- Problem details -
Output every line of transcribed text from all the entries below as a JSON list of strings, one string per line, omitting blank lines. Leave the pictures out of the answer.

- Stored dataset entries -
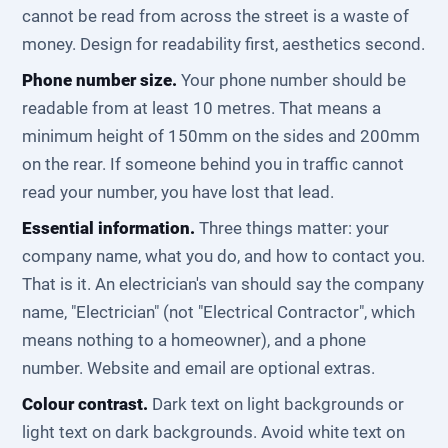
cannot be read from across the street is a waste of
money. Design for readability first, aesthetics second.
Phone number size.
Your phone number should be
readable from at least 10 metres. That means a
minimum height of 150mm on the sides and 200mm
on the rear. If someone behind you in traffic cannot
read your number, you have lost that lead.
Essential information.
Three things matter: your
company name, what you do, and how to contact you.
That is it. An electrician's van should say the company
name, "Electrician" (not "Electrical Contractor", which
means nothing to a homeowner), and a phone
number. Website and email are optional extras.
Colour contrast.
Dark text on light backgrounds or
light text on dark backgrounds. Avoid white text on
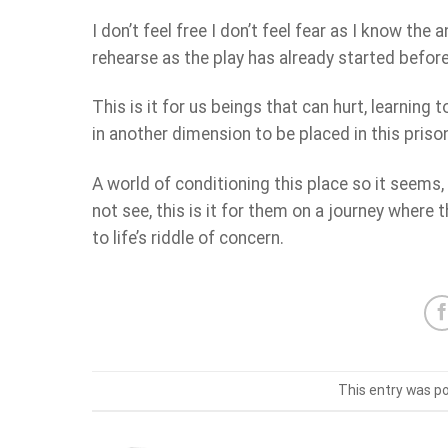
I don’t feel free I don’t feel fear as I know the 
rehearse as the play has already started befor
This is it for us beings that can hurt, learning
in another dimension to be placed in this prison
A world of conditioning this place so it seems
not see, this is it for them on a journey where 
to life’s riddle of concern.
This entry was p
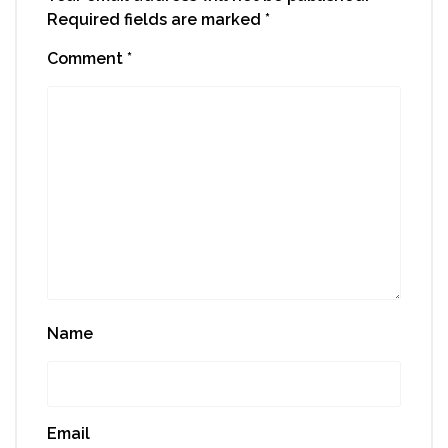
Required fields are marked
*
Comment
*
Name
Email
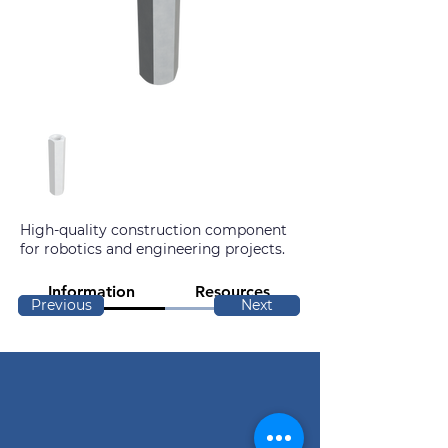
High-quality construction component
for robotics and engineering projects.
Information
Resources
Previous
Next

- Task output -
[
  "cannot be read from across the street is a waste of",
  "money. Design for readability first, aesthetics second.",
  "Phone number size.",
  "Your phone number should be",
  "readable from at least 10 metres. That means a",
  "minimum height of 150mm on the sides and 200mm",
  "on the rear. If someone behind you in traffic cannot",
  "read your number, you have lost that lead.",
  "Essential information.",
  "Three things matter: your",
  "company name, what you do, and how to contact you.",
  "That is it. An electrician's van should say the company",
  "name, \"Electrician\" (not \"Electrical Contractor\", which",
  "means nothing to a homeowner), and a phone",
  "number. Website and email are optional extras.",
  "Colour contrast.",
  "Dark text on light backgrounds or",
  "light text on dark backgrounds. Avoid white text on",
  "I don’t feel free I don’t feel fear as I know the ",
  "rehearse as the play has already started befor",
  "This is it for us beings that can hurt, learning",
  "in another dimension to be placed in this prison",
  "A world of conditioning this place so it seems",
  "not see, this is it for them on a journey where ",
  "to life’s riddle of concern.",
  "This entry was p",
  "Required fields are marked",
  "*",
  "Comment",
  "*",
  "Name",
  "Email",
  "High-quality construction component",
  "for robotics and engineering projects.",
  "Information",
  "Resources",
  "Previous",
  "Next"
]